ACTIVITY A: According to the People's Encounter article, whose debut film was it?
ACTIVITY B: Pick up the People's Encounter article after its final sentence and keep writing it.

GIVEN TEXT section start

- Directed by: A. Mohan Gandhi
- Starring: Vinod Kumar Bhanupriya
- Cinematography: D. Prasad Babu
- Music by: M. M. Keeravani
- Production company: Ushakiran Movies
- Release date: 1 March 1991;
- Country: India
- Language: Telugu

= People's Encounter =

People's Encounter is a 1991 Indian Telugu-language film directed by Mohan Gandhi and starring Vinod Kumar and Bhanupriya. The film is based on the situations in Andhra Pradesh in the early 1990s. It was the debut film of Srikanth.

GIVEN TEXT section end
RECORDED DATA section start

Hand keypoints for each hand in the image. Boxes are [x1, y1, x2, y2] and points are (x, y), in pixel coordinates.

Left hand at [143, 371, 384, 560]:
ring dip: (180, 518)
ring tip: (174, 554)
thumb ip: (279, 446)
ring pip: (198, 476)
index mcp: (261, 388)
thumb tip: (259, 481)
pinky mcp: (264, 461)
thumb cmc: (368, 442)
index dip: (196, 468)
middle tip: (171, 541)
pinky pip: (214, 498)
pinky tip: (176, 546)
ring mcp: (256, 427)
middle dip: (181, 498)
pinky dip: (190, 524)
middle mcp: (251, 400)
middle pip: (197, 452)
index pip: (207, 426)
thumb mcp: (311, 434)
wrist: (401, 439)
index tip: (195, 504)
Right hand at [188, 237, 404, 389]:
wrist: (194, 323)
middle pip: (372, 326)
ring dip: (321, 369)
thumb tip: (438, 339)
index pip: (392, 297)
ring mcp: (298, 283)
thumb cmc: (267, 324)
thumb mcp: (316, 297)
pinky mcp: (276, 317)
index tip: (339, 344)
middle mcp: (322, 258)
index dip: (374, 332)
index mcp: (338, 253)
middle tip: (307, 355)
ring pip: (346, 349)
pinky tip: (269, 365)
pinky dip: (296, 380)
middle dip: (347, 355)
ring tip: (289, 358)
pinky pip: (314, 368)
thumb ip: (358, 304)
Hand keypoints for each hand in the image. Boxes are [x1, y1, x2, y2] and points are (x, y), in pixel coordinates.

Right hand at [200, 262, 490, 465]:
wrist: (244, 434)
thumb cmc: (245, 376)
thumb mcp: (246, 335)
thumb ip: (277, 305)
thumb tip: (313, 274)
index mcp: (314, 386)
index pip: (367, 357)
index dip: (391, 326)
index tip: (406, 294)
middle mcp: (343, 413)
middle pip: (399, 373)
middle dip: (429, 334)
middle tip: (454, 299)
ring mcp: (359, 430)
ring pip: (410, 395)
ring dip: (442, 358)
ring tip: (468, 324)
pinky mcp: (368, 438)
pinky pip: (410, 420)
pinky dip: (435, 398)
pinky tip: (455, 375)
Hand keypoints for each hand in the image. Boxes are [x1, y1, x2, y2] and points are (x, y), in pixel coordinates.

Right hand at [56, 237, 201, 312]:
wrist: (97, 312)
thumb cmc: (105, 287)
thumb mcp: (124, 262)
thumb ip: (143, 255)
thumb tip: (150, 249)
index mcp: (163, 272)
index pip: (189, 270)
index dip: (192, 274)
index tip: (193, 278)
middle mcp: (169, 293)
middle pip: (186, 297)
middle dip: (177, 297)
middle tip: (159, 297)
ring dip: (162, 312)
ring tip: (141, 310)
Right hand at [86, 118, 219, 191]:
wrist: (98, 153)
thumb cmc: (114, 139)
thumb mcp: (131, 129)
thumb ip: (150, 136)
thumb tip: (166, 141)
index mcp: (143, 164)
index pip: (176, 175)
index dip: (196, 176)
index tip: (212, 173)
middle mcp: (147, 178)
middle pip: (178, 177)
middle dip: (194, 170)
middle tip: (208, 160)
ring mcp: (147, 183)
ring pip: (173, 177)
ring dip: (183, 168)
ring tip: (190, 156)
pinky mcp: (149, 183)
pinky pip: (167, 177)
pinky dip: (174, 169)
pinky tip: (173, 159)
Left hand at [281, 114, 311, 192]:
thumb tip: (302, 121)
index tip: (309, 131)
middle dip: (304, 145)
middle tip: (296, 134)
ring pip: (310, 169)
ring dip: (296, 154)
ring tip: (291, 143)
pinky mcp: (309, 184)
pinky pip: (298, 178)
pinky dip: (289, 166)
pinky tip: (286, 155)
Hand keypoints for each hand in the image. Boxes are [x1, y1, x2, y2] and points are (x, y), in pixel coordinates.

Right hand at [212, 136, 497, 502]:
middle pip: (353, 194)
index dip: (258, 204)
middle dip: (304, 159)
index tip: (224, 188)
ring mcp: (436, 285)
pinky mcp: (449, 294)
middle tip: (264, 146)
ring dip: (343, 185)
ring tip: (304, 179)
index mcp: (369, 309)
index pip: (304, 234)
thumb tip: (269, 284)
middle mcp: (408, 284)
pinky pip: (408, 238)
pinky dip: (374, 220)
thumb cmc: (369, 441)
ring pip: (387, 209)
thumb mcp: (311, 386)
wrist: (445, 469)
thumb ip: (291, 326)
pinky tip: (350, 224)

RECORDED DATA section end

RESPONSE BOX A: Srikanth

RESPONSE BOX B:
== Plot ==
At that time, the Peoples War Group (PWG), was an armed guerrilla army against the Government, who support the people who are needy and backwards. The struggle between Peoples War Group and the Government enabled forces like Law, Justice and Police to prevail. The movie was based on some true incidents that happened in the Andhra Pradesh..

== Cast ==
- Vinod Kumar as Jaggu
- Bhanupriya as Dr. Jyothi
- Srikanth as Vishwa
- Charan Raj as S.P. Tagore
- Gundu Hanumantha Rao as Hanumantha Rao
- Rallapalli as Ganga Raju
- Chalapathi Rao as Fakirayya Dora
- Prasad Babu as Inspector Ranga Rao
- Jayalalita as Savitri
- Vallabhaneni Janardhan as Home Minister
- Mallikarjuna Rao as Sukkadu
- Nirmalamma as Senior tribal lady
- Paruchuri Venkateswara Rao as Kantha Rao
- Y. Vijaya as Forest Minister

== Soundtrack ==
The songs were composed my M. M. Keeravani.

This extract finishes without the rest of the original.